**YOUR INSTRUCTIONS**
Could you give back the stretch from the start of the entries through the line containing "color balance rgb: shadows", changing "developed" to "processed" and leaving everything else unchanged?

**Saved entries**
......

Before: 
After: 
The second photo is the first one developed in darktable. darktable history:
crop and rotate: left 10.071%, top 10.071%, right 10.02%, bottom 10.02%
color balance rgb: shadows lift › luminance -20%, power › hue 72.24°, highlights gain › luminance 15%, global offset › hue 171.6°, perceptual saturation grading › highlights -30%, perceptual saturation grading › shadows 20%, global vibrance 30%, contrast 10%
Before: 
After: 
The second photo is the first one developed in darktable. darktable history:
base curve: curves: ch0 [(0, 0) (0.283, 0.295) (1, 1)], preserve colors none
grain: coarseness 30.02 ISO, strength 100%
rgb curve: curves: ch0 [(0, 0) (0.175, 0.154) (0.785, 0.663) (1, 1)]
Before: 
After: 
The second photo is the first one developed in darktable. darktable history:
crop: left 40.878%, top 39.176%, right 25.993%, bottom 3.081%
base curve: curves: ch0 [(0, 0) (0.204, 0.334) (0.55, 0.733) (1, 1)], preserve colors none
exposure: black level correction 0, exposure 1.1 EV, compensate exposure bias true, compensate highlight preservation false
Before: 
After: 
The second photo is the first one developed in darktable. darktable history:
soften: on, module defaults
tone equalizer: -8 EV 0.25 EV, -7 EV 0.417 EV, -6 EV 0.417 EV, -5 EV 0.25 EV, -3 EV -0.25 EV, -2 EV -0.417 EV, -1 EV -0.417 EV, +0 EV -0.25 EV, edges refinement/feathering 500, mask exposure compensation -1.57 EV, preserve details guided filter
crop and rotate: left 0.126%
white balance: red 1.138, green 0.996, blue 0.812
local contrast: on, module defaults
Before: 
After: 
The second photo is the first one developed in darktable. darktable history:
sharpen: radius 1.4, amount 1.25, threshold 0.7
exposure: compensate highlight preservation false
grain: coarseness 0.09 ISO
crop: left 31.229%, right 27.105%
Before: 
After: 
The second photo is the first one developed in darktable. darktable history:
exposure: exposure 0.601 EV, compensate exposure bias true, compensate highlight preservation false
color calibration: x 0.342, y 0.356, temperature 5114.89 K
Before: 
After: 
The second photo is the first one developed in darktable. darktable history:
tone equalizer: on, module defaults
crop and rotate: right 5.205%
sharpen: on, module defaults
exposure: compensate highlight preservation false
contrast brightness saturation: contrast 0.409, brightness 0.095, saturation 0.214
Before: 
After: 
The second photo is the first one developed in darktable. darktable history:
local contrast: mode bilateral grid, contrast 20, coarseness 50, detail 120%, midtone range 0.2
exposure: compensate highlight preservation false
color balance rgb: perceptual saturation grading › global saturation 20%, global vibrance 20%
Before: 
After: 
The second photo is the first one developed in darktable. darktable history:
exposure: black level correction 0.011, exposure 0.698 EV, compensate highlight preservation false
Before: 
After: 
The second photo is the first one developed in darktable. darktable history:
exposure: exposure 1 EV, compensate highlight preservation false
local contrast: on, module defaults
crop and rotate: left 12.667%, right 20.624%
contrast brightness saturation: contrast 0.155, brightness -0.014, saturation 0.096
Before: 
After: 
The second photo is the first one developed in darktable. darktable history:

......

**SOLUTION BELOW**
Before: 
After: 
The second photo is the first one processed in darktable. darktable history:
crop and rotate: left 10.071%, top 10.071%, right 10.02%, bottom 10.02%
color balance rgb: shadows lift › luminance -20%, power › hue 72.24°, highlights gain › luminance 15%, global offset › hue 171.6°, perceptual saturation grading › highlights -30%, perceptual saturation grading › shadows 20%, global vibrance 30%, contrast 10%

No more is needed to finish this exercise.